In a way, Cohen has been looking “for some whole new reality” through his work. Eleanor recounts a story for Karl about a group of people waiting to see an eclipse. Through Cohen’s matter-of-fact camerawork, he lets the illusion of reality slip into the frame. Many scenes are patiently recorded and have the feeling of a documentary—I heard one cinemagoer leaving a press screening for the film expressing their shock at the end credits revealing the work of actors. Throughout, it is tricky to tell what’s real and what’s fiction. Much of the film’s action comes from its off-screen dialogue between Karl and Eleanor, although Little, Big, and Far could still stand to have more going on in terms of narrative, and perhaps less distance between Cohen’s protagonists.

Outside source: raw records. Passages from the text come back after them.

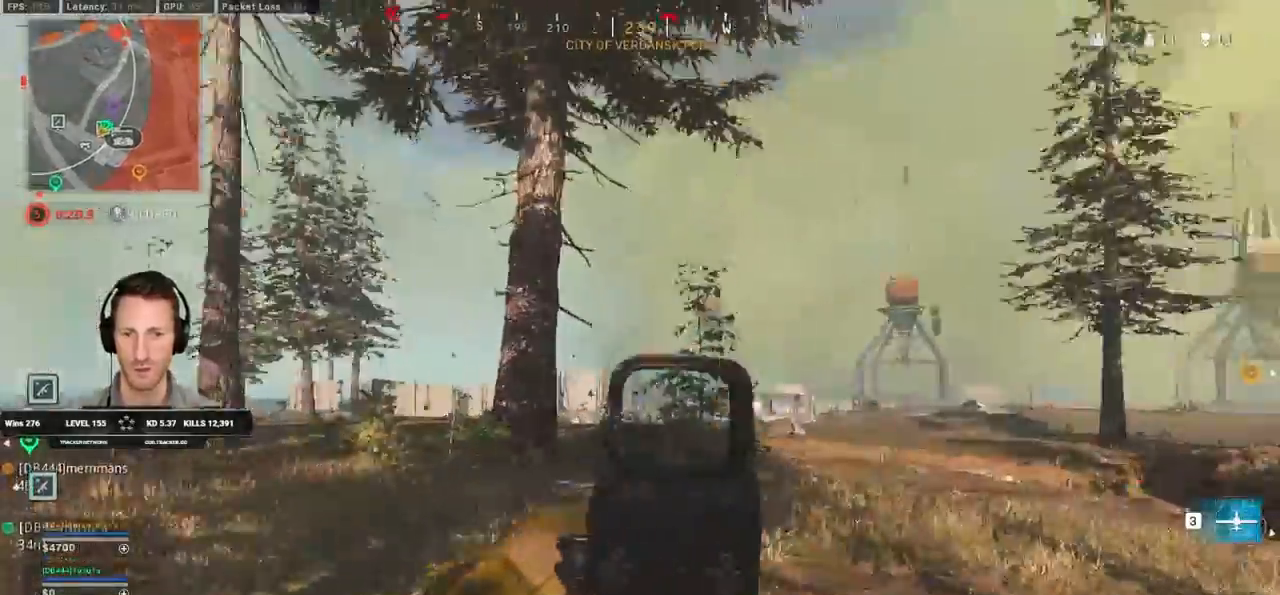
{"keys": ["s"], "mouse": [], "events": [[100, "mouse_left", "down"], [417, "s", "down"], [433, "d", "up"], [467, "mouse_left", "up"], [467, "mouse_right", "up"]]}
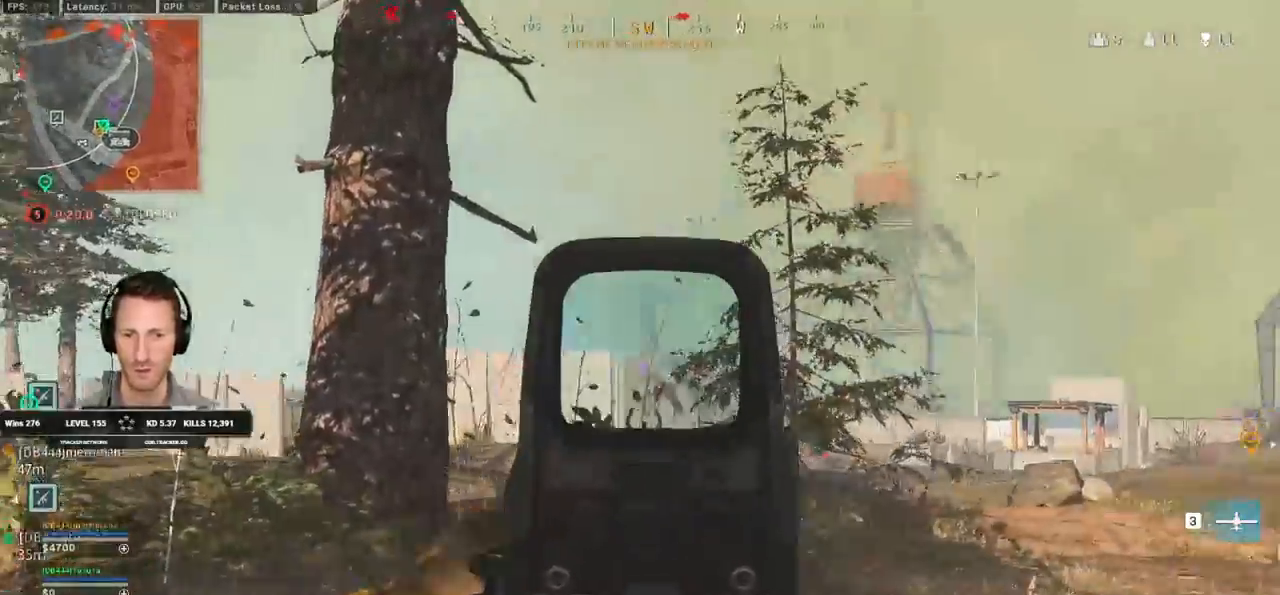
{"keys": ["ctrl"], "mouse": [], "events": [[50, "r", "down"], [67, "r", "up"], [100, "ctrl", "down"], [283, "d", "down"], [283, "e", "down"], [333, "s", "up"], [350, "d", "up"], [350, "e", "up"]]}
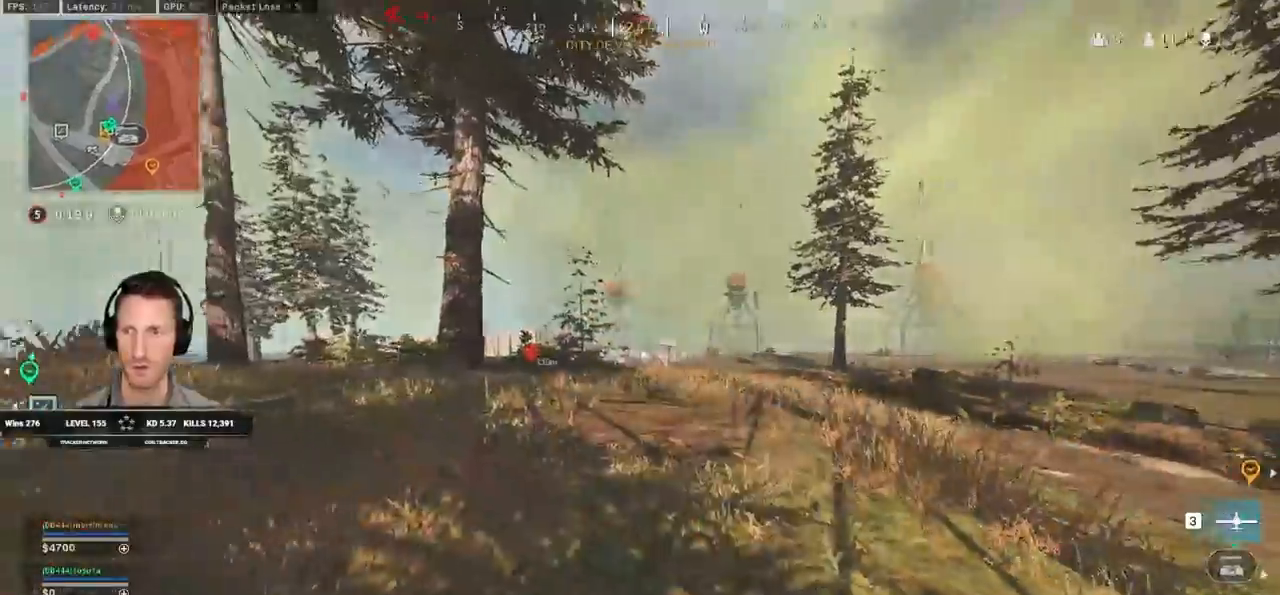
{"keys": ["d"], "mouse": ["right"], "events": [[17, "d", "down"], [17, "s", "down"], [50, "s", "up"], [133, "ctrl", "up"], [333, "mouse_right", "down"]]}
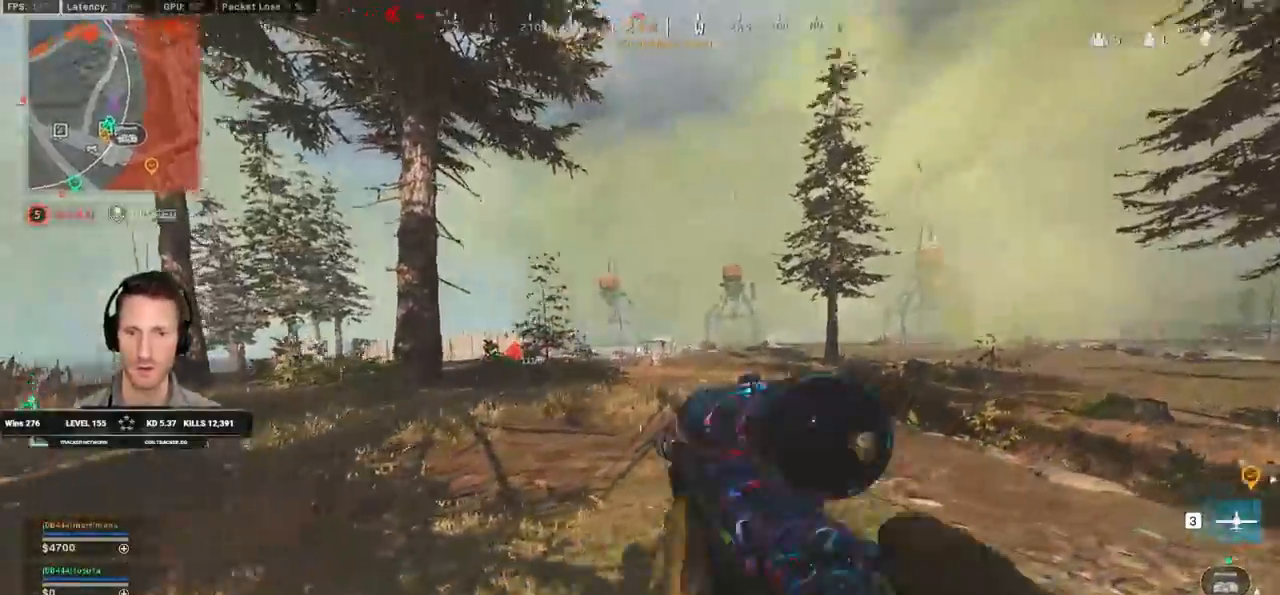
{"keys": ["a", "s"], "mouse": ["right"], "events": [[17, "s", "down"], [117, "ctrl", "down"], [267, "ctrl", "up"], [400, "a", "down"], [417, "d", "up"]]}
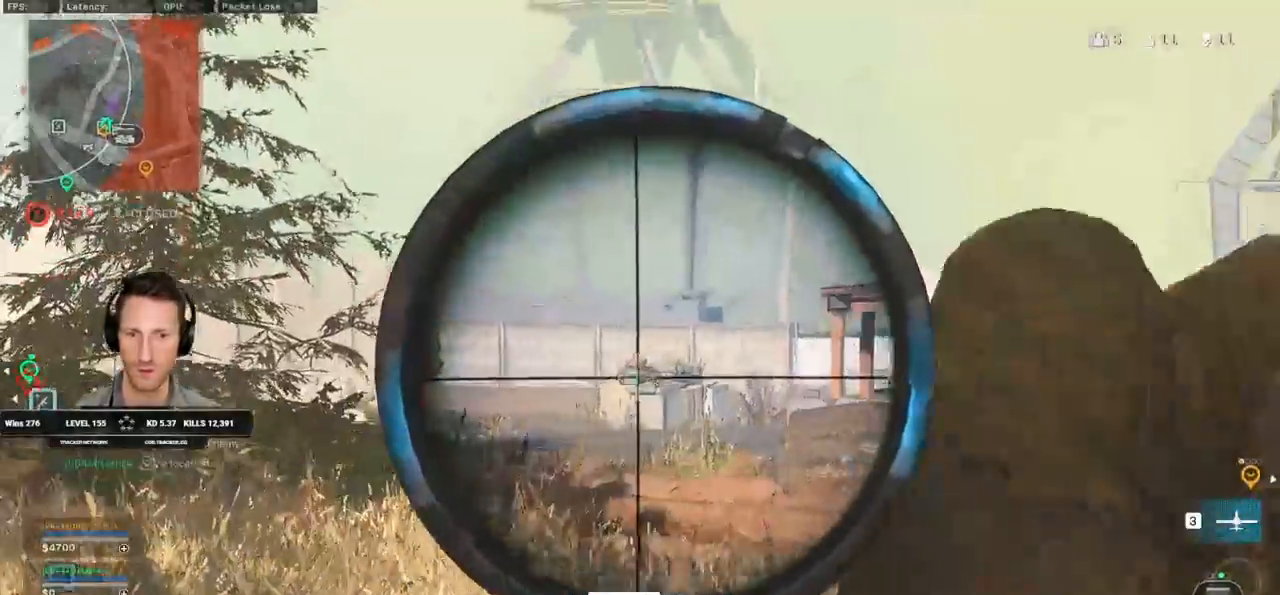
{"keys": ["d"], "mouse": ["right"], "events": [[200, "ctrl", "down"], [300, "d", "down"], [383, "ctrl", "up"], [433, "a", "up"], [500, "s", "up"]]}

At two hours, Little, Big, and Far might lull some viewers to sleep with its gentle tones and pitch-black skies. There are moments of sheer beauty—like when Cohen integrates images taken by the Rosetta space probe of the surface of a comet. They first flash on-screen at the beginning, under saxophone screams, and then again when Karl tells the story of the real-life European space mission and the sights it uncovered. “What looks like a solid cliff perhaps 100 meters high…is more like a tower of dust, a deception. What looks like the deadest pulverized rock…can be rich with organic molecules. What gifts comets carry… The snowlike trails are dust and cosmic rays; in the background, stars. It’s my favorite film of the last twenty years, maybe of my entire life.”
Such images brought to my mind the snow-blasted sets of Chaplin’s The Gold Rush, or what I saw after I hand-processed my own 16mm film in school. Perhaps what makes these scenes of space so profoundly beautiful and mesmerizing in a cinematic sense is that they realize Dziga Vertov’s 1923 theory of the Kino-Eye, “I am an eye. A mechanical eye. I am the machine that reveals the world to you as only the machine can see it. [...] Freed from the constraints of time and space, I organize each point of the universe as I wish. My route is that of a new conception of the world. I can make you discover the world you did not know existed.” By broadening his imagery to include those obtained from actual outer space, and placing it within the tapestry of his feature, Cohen suggests that modern cinema, unshackled from genre, is more powerful than we may give it credit for. Cohen’s work is porous, holding room for all these possibilities and more.